Data items:
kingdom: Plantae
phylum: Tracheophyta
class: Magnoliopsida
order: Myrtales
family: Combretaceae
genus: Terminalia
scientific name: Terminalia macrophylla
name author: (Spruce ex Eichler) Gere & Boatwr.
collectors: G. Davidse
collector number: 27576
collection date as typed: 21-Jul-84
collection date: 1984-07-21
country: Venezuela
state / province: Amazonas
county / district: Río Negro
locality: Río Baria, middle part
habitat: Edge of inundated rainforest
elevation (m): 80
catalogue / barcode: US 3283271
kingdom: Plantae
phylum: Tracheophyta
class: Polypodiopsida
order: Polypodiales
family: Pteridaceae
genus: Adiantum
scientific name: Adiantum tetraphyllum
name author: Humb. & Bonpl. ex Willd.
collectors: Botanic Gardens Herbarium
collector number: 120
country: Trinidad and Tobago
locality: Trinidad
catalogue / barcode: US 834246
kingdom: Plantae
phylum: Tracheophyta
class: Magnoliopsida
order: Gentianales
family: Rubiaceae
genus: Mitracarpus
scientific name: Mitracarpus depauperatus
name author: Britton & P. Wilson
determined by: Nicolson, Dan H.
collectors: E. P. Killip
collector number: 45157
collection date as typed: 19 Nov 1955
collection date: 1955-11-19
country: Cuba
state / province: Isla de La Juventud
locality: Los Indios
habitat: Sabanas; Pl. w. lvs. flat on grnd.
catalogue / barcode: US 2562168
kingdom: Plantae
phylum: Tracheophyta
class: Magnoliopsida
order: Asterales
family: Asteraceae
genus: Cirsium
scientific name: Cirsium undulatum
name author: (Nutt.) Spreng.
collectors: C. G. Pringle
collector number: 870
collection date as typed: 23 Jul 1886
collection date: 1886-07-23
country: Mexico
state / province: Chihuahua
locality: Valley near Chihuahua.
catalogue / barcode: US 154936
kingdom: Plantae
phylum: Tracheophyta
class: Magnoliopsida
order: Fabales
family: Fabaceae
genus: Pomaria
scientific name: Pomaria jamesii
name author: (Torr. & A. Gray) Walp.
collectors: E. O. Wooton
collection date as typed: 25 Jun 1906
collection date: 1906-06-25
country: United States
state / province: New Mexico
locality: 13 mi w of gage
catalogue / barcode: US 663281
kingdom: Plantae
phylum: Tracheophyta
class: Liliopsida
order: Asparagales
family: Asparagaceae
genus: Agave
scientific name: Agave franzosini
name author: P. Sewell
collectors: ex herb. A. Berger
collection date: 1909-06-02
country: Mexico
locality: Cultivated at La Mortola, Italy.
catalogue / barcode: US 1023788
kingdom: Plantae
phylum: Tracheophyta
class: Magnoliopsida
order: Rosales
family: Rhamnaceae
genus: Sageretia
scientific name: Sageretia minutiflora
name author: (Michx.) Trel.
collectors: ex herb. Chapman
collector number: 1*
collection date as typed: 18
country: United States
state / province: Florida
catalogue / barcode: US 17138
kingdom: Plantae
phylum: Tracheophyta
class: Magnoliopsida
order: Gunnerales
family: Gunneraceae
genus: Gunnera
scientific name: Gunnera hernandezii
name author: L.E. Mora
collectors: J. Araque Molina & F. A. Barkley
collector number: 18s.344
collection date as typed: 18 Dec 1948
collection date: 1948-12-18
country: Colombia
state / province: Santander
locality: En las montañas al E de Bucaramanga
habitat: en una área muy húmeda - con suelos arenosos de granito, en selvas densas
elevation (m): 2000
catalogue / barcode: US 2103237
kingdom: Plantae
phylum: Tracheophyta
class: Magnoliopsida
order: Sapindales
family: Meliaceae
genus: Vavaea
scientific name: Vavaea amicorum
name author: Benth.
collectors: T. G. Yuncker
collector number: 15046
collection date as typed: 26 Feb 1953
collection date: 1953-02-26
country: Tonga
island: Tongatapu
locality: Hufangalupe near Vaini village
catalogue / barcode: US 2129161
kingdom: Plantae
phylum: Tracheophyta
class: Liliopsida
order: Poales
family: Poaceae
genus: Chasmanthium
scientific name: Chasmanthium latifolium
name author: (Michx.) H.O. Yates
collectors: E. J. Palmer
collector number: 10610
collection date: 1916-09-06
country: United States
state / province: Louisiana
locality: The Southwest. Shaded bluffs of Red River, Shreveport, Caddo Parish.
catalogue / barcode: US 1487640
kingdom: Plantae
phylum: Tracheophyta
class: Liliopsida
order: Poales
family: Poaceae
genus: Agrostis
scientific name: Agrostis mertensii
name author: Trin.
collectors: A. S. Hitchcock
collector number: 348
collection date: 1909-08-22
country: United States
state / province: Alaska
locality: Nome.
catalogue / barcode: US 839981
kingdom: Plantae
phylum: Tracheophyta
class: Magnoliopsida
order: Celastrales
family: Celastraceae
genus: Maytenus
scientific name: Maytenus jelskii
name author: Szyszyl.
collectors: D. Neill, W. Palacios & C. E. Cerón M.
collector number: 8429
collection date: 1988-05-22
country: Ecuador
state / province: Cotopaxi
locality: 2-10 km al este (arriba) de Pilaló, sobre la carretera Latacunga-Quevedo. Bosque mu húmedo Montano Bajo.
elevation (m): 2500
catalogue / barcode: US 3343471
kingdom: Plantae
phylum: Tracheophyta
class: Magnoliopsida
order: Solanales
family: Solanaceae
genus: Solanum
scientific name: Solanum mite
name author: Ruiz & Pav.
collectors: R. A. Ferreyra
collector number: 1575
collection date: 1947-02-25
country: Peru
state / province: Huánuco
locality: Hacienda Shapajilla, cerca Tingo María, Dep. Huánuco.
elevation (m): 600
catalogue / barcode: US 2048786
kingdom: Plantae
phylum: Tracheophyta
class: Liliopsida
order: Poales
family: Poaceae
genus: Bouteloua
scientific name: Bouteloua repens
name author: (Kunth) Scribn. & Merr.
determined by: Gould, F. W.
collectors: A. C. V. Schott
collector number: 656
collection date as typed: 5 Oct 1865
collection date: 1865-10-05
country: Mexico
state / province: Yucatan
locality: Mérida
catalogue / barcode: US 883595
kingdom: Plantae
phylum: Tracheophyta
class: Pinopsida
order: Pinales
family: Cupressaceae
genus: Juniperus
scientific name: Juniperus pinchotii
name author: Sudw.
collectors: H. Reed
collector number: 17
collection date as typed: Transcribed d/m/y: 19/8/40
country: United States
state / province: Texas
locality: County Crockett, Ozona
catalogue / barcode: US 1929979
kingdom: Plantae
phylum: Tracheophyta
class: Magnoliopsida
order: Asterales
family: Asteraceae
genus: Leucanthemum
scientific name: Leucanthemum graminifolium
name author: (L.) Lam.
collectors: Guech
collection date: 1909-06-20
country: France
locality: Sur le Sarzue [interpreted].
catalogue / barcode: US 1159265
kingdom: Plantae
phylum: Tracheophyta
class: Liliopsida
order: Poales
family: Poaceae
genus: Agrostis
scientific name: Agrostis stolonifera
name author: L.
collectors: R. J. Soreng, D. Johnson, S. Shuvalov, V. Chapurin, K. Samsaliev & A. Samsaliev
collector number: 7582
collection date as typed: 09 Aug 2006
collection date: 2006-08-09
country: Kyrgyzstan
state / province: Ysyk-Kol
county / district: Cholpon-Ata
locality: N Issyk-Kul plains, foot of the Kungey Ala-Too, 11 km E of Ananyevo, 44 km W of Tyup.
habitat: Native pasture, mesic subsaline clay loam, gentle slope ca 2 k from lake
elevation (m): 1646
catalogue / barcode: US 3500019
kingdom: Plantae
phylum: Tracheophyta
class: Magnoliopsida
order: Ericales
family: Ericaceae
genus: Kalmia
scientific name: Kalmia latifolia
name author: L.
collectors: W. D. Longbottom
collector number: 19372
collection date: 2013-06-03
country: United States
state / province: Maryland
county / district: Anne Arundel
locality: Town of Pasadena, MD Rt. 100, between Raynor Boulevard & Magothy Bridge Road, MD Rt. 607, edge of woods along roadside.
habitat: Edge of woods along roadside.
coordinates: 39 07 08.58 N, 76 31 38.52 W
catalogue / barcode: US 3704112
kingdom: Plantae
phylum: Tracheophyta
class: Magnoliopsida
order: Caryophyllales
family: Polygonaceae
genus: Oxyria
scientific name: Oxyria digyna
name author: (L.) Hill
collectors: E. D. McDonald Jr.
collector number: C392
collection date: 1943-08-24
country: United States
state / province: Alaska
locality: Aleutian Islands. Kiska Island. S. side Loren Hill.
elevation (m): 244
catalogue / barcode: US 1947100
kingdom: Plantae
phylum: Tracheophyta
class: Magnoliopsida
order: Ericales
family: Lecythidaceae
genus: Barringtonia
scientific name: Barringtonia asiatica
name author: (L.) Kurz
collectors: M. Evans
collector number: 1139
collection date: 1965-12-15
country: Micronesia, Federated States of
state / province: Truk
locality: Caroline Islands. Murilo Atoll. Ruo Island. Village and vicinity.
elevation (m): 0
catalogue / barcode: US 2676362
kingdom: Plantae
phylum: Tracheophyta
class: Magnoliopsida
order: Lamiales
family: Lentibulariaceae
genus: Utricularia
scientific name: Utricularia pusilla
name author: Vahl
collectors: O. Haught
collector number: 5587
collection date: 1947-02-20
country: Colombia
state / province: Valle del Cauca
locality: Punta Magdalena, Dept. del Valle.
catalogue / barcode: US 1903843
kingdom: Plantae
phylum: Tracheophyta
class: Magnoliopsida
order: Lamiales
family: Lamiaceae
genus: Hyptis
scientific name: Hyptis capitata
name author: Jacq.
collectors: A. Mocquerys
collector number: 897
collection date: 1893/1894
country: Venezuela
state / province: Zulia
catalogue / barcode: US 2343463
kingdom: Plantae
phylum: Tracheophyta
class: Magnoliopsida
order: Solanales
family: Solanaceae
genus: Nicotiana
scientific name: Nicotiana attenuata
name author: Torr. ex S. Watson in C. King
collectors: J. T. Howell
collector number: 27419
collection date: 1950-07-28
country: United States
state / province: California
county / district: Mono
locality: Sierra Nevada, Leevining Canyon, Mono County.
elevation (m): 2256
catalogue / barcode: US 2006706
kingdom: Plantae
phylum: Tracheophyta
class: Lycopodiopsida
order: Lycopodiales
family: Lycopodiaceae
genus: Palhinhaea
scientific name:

▸ **What needs to be done**
Quote verbatim the lines of the items above, starting with the line that contains "state / province: Cotopaxi" and continuing through the line that contains "collector number: 656", with both of those lines included.

▸ **Task response**
state / province: Cotopaxi
locality: 2-10 km al este (arriba) de Pilaló, sobre la carretera Latacunga-Quevedo. Bosque mu húmedo Montano Bajo.
elevation (m): 2500
catalogue / barcode: US 3343471
kingdom: Plantae
phylum: Tracheophyta
class: Magnoliopsida
order: Solanales
family: Solanaceae
genus: Solanum
scientific name: Solanum mite
name author: Ruiz & Pav.
collectors: R. A. Ferreyra
collector number: 1575
collection date: 1947-02-25
country: Peru
state / province: Huánuco
locality: Hacienda Shapajilla, cerca Tingo María, Dep. Huánuco.
elevation (m): 600
catalogue / barcode: US 2048786
kingdom: Plantae
phylum: Tracheophyta
class: Liliopsida
order: Poales
family: Poaceae
genus: Bouteloua
scientific name: Bouteloua repens
name author: (Kunth) Scribn. & Merr.
determined by: Gould, F. W.
collectors: A. C. V. Schott
collector number: 656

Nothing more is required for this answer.